Según Peyró, el cantante “pertenece al género de los placeres culpables”. A los 81 años, sigue siendo una figura central del showbiz no sólo en España sino acá mismo o en Miami, ciudad a la que llegó cuando era poco más que un pantano y a la que ayudó a convertir en “la capital de Latinoamérica”, él mismo asumido como “el CEO único de la latinidad”: es el artista hispano más vendedor de la historia y si resultaba ajeno para las nuevas generaciones, su protagonismo en los memes de Julio, un ritual colectivo cada vez que llega el séptimo mes del año, lo convirtió en el hombre más famoso del humor viral. “Es un ser sin tiempo, nunca ha tenido entre sus prioridades parecer contemporáneo”, escribe Peyró y así condensa lo que define a un clásico auténtico.
Todas las casas donde se habla español tuvieron un disco o un casete de Iglesias, vestido de lino blanco y ofreciendo a la cámara su perfil bueno. En El español que enamoró al mundo, el ídolo se interpreta como el producto más exitoso del franquismo sociológico y la derecha ideológica: acumulador de autos, mujeres y propiedades (“en el Caribe no tengo una casa, tengo tres o cuatro…”, dijo alguna vez), Iglesias es un apóstol del materialismo. Otro de sus biógrafos lo definió como un liberal inclinado a la derecha: fue el faro de una legión de cantantes melódicos en las antípodas de los músicos de protesta, una rivalidad muy discutida en las décadas de las dictaduras, cuando los románticos entonaban canciones de amor en medio de la represión o la censura. Con el regreso de las democracias, muchos fueron olvidados pero Iglesias se conservó fresco desde Miami. Epítome de la postura, un hombre con esmoquin que “podría confundirse con un duque pero jamás con un mozo”, hizo de su mala pata el paso inicial de su ascenso: en 1962, llegó a ser arquero del Real Madrid pero un accidente automovilístico lo dejó postrado y un enfermero le regaló una guitarra para acompañarlo en su larguísima recuperación. Seis años después, se consagró en el Festival de la Canción de Benidorm. La fábula de superación personal es el abecé de la meritocracia.

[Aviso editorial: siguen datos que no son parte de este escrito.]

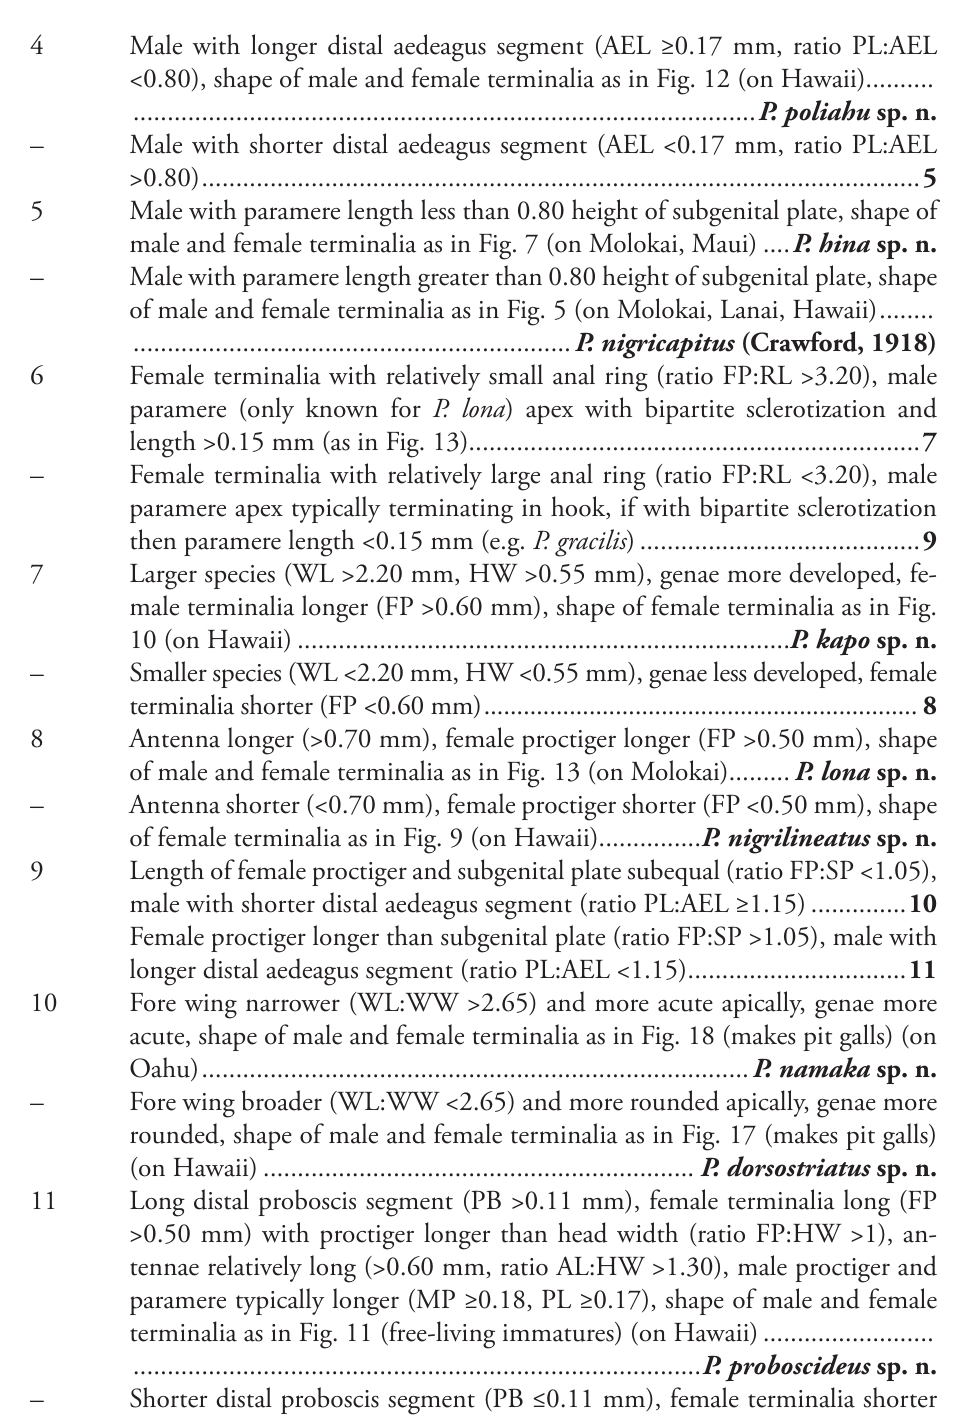
Male with longer distal aedeagus segment (AEL ≥0.17 mm, ratio PL:AEL <0.80), shape of male and female terminalia as in Fig. 12 (on Hawaii).......... ........................................................................................... P. poliahu sp. n. – Male with shorter distal aedeagus segment (AEL <0.17 mm, ratio PL:AEL >0.80) ......................................................................................................... 5 5 Male with paramere length less than 0.80 height of subgenital plate, shape of male and female terminalia as in Fig. 7 (on Molokai, Maui) .... P. hina sp. n. – Male with paramere length greater than 0.80 height of subgenital plate, shape of male and female terminalia as in Fig. 5 (on Molokai, Lanai, Hawaii) ........ ................................................................ P. nigricapitus (Crawford, 1918) 6 Female terminalia with relatively small anal ring (ratio FP:RL >3.20), male paramere (only known for P. lona ) apex with bipartite sclerotization and length >0.15 mm (as in Fig. 13).................................................................. 7 – Female terminalia with relatively large anal ring (ratio FP:RL <3.20), male paramere apex typically terminating in hook, if with bipartite sclerotization then paramere length <0.15 mm (e.g. P. gracilis ) ......................................... 9 7 Larger species (WL >2.20 mm, HW >0.55 mm), genae more developed, fe- male terminalia longer (FP >0.60 mm), shape of female terminalia as in Fig. 10 (on Hawaii) ........................................................................ P. kapo sp. n. – Smaller species (WL <2.20 mm, HW <0.55 mm), genae less developed, female terminalia shorter (FP <0.60 mm) .................................................................. 8 8 Antenna longer (>0.70 mm), female proctiger longer (FP >0.50 mm), shape of male and female terminalia as in Fig. 13 (on Molokai)......... P. lona sp. n. – Antenna shorter (<0.70 mm), female proctiger shorter (FP <0.50 mm), shape of female terminalia as in Fig. 9 (on Hawaii)............... P. nigrilineatus sp. n. 9 Length of female proctiger and subgenital plate subequal (ratio FP:SP <1.05), male with shorter distal aedeagus segment (ratio PL:AEL ≥1.15) .............. 10 Female proctiger longer than subgenital plate (ratio FP:SP >1.05), male with longer distal aedeagus segment (ratio PL:AEL <1.15) ................................ 11 10 Fore wing narrower (WL:WW >2.65) and more acute apically, genae more acute, shape of male and female terminalia as in Fig. 18 (makes pit galls) (on Oahu) ................................................................................ P. namaka sp. n. – Fore wing broader (WL:WW <2.65) and more rounded apically, genae more rounded, shape of male and female terminalia as in Fig. 17 (makes pit galls) (on Hawaii) ............................................................... P. dorsostriatus sp. n. 11 Long distal proboscis segment (PB >0.11 mm), female terminalia long (FP >0.50 mm) with proctiger longer than head width (ratio FP:HW >1), an- tennae relatively long (>0.60 mm, ratio AL:HW >1.30), male proctiger and paramere typically longer (MP ≥0.18, PL ≥0.17), shape of male and female terminalia as in Fig. 11 (free-living immatures) (on Hawaii) ......................... ................................................................................... P. proboscideus sp. n. – Shorter distal proboscis segment (PB ≤0.11 mm), female terminalia shorter (FP <0.50 mm) with proctiger shorter than head width (ratio FP:HW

Después llegarían el éxito total, los millones de dólares, las mil mujeres, las cien casas y la ética de las vacaciones permanentes (“Tuve que elegir entre el psiquiatra y las Bahamas”, dijo en una tapa célebre de la revista Hola donde mostró por primera vez su archipiélago privado). Famoso desde las Filipinas hasta La Matanza, más que cualquier otro artista que hable nuestro idioma, Julio Iglesias es un símbolo del siglo XX y un emblema de la promoción hacia el hedonismo capital: según Peyró, “los dos únicos éxitos globales de la derecha madrileña son Julio Iglesias y el Real Madrid”.